According to a representative for the company, it took an average of nine days to "launch" apartments and list them after receiving a key. (Incidentally, a class action lawsuit filed by a New York contractor over minimum-wage violations while renovating June Homes units described much of his work as assembling furniture from IKEA.) The pricing on the upscaled units is "dynamic"—think Uber's automatic surge pricing, but for a place to live, though the company says the pricing is determined with "an eye towards affordability for our tenants." Where Zillow famously tried and failed to automate the house-flipping business, June Homes is using a similar model without the risks that property ownership entails. And for landlords, it offers a revenue-sharing agreement based on its ability to seamlessly complete the process of raising rents.

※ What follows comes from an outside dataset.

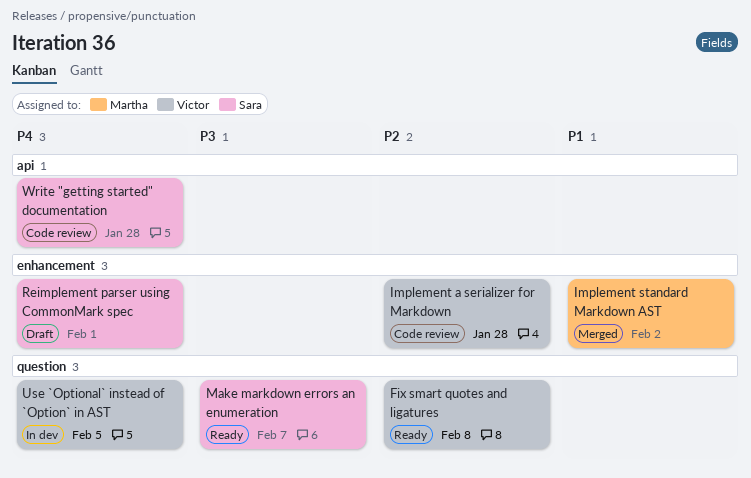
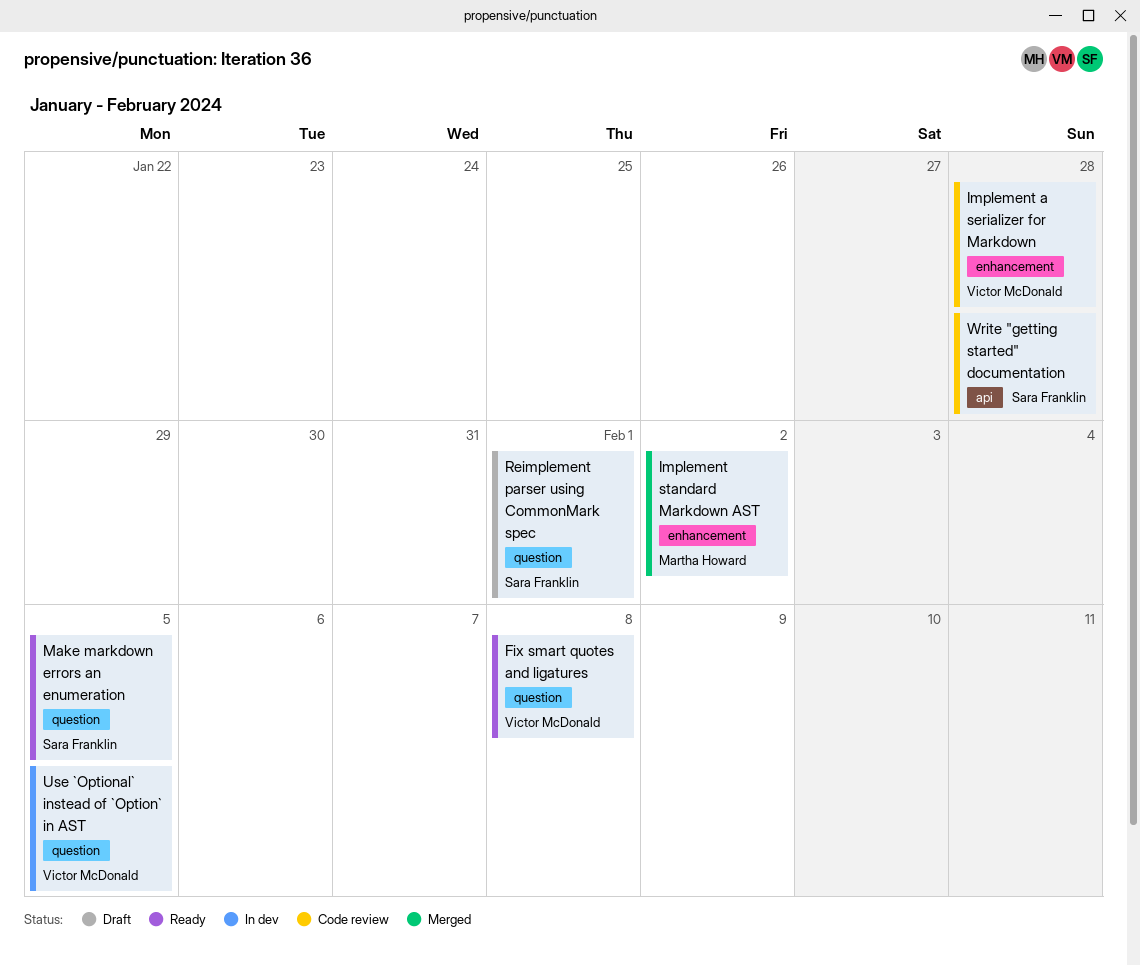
Make markdown errors an enumeration, due: Feb 7 -> Feb 5
Reimplement parser using CommonMark spec, label: enhancement -> question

For the people who actually live in these units, June Homes's position as an app-mediated point of contact can prove frustrating. Residents said when they logged housing complaints through the company's branded app, they might not get a response for days. (The company's policies expressly prevent a tenant from interfacing with landlords.) Cached versions of June Homes's Facebook page show a variety of deleted posts complaining of messy or incomplete apartments and missing keys on the day tenants are supposed to move in. At least one person with a bad experience settled out of court under the condition they never discuss their experience renting with June Homes. 

In Washington, D.C., a 36-year-old post-doctoral researcher named Christina Pouzaring arrived from Greece to stay in what she'd thought would be a "beautiful room" in a big house, for which she'd paid extra to be furnished. When she arrived, she said, the house was dirty and somewhat in disrepair; there was also no furniture in her room. The June Homes representatives who'd responded instantly when she was touring and paying for the place suddenly took days to respond. The issue, apparently, was with June Homes's software—a representative told Hell Gate an "engineering bug" earlier in the summer caused the system to misclassify when tenants had selected a furnished room. Pouzaring, sensing trouble, took advantage of the company's seven-day grace period and rented another, cheaper apartment nearby using conventional methods instead. 

In a statement, a representative from June Homes said the company acted as a "tenant advocate" and that usually, landlords were responsible for maintenance and repairs, even if the only way to request them was through the June Homes app. The company says it recently introduced a "maintenance resolution standard" for its landlords, and that the average customer service ticket was resolved in three days. This all gets at the bizarre space June Homes occupies—even traditional property managers, however absent, tend to be responsible for coordinating repairs. And there's some tension between acting as a "tenant advocate" and promising to disrupt the rental market by carving up cheap apartments on a mass scale.

While the rise of co-living and apartment-sharing platforms was often pitched, in its early days, as a solution to millennial loneliness and the lack of affordable housing in America's most expensive cities, there are clearer market incentives to operate a company like June Homes, for both landlords and third parties. According to research by the co-living company Common and the real estate investment firm CBRE, co-living arrangements can wring out more than a third more rent per square foot than conventional apartments. Charging enough for a single room in a shared apartment can kick profit back to the landlord and also the third-party rental site.   

One landlord told Hell Gate the decision to work with June Homes on any given apartment was primarily about two things: Whether the money they made was better than what they could expect to make themselves, and how difficult it might be to fill an apartment in conditions where no single renter could afford a unit. The median rent in New York City for a one-bedroom apartment, after all, hit over $3,000 a month in August. The landlord chose not to give their name, concerned about how property owners are portrayed by the press.